The Checklist Manifesto_ How to Get Things Right - Atul Gawande [17]
Pronovost had been canny when he started. In his first conversations with hospital administrators, he hadn’t ordered them to use the central line checklist. Instead, he asked them simply to gather data on their own line infection rates. In early 2004, they found, the infection rates for ICU patients in Michigan hospitals were higher than the national average, and in some hospitals dramatically so. Sinai-Grace experienced more central line infections than 75 percent of American hospitals. Meanwhile, Blue Cross Blue Shield of Michigan agreed to give hospitals small bonus payments for participating in Pronovost’s program. A checklist suddenly seemed an easy and logical thing to try.
In what became known as the Keystone Initiative, each hospital assigned a project manager to roll out the checklist and participate in twice-monthly conference calls with Pronovost for troubleshooting. Pronovost also insisted that the participating hospitals assign to each unit a senior hospital executive who would visit at least once a month, hear the staff ’s complaints, and help them solve problems.
The executives were reluctant. They normally lived in meetings, worrying about strategy and bud gets. They weren’t used to venturing into patient territory and didn’t feel they belonged there. In some places, they encountered hostility, but their involvement proved crucial. In the first month, the executives discovered that chlorhexidine soap, shown to reduce line infections, was available in less than a third of the ICUs. This was a problem only an executive could solve. Within weeks, every ICU in Michigan had a supply of the soap. Teams also complained to the hospital officials that, although the checklist required patients be fully covered with a sterile drape when lines were being put in, full-size drapes were often unavailable. So the officials made sure that drapes were stocked. Then they persuaded Arrow International, one of the largest manufacturers of central lines, to produce a new kit that had both the drape and chlorhexidine in it.

Recorded data
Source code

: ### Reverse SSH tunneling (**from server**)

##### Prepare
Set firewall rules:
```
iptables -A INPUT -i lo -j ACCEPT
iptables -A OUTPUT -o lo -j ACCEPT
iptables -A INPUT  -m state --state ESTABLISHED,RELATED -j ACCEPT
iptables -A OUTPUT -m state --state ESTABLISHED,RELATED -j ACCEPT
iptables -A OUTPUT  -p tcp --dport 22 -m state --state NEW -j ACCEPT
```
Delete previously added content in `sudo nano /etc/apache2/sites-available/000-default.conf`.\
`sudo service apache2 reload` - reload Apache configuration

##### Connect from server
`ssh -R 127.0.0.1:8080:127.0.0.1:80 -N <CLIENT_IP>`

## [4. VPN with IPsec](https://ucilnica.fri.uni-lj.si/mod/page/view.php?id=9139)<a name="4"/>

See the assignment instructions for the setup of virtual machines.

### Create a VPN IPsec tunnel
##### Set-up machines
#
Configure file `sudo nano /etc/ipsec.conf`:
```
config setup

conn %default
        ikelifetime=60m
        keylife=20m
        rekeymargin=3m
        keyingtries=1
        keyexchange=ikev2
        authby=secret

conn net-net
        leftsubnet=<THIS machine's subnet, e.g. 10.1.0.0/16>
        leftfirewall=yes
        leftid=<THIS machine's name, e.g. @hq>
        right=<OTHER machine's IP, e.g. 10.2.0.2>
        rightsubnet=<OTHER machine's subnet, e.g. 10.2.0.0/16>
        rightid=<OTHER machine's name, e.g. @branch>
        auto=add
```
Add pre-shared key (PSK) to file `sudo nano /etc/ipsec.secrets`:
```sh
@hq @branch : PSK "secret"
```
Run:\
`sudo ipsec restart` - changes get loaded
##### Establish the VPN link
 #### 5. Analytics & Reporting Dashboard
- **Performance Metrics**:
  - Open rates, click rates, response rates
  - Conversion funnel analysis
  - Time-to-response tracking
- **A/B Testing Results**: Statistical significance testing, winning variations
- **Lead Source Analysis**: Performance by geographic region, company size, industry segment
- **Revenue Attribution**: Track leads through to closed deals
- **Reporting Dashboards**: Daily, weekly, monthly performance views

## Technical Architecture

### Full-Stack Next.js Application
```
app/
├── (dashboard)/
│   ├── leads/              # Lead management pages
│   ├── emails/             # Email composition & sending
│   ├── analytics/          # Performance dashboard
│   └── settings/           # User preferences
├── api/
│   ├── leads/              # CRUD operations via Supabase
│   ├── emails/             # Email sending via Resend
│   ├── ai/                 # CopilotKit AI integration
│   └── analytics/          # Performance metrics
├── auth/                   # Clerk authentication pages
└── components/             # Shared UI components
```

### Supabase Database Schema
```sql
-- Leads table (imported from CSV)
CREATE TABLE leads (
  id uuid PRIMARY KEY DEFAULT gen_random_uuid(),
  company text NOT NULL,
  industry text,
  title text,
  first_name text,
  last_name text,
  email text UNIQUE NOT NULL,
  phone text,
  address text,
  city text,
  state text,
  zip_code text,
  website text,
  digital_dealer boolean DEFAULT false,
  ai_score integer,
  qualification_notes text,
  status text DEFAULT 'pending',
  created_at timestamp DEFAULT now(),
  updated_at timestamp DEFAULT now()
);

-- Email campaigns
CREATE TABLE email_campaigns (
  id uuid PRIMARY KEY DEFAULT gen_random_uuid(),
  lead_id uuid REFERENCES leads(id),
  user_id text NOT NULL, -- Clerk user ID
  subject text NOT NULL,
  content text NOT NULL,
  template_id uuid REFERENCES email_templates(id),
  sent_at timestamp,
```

### [What you need to do]
a. According to the excerpt on the Keystone Initiative, what share of the ICUs had chlorhexidine soap in the first month?
b. Say whether each statement agrees with the excerpt on the Keystone Initiative, answering yes or no and quoting the deciding words: (i) Pronovost began by ordering hospital administrators to use the central line checklist. (ii) Blue Cross Blue Shield of Michigan agreed to give hospitals small bonus payments for taking part. (iii) Each project manager joined weekly conference calls with Pronovost.
c. Write what comes next in the excerpt on the Keystone Initiative, picking up after its final sentence.

### [Numbered responses]
a. Less than a third of the ICUs.

b.
(i) No: "he hadn’t ordered them to use the central line checklist."
(ii) Yes: "Blue Cross Blue Shield of Michigan agreed to give hospitals small bonus payments for participating in Pronovost’s program."
(iii) No: "participate in twice-monthly conference calls with Pronovost for troubleshooting."

c.
In December 2006, the Keystone Initiative published its findings in a landmark article in the New England Journal of Medicine. Within the first three months of the project, the central line infection rate in Michigan’s ICUs decreased by 66 percent. Most ICUs—including the ones at Sinai-Grace Hospital—cut their quarterly infection rate to zero. Michigan’s infection rates fell so low that its average ICU outperformed 90 percent of ICUs nationwide. In the Keystone Initiative’s first eighteen months, the hospitals saved an estimated $175 million in costs and more than fifteen hundred lives. The successes have been sustained for several years now—all because of a stupid little checklist.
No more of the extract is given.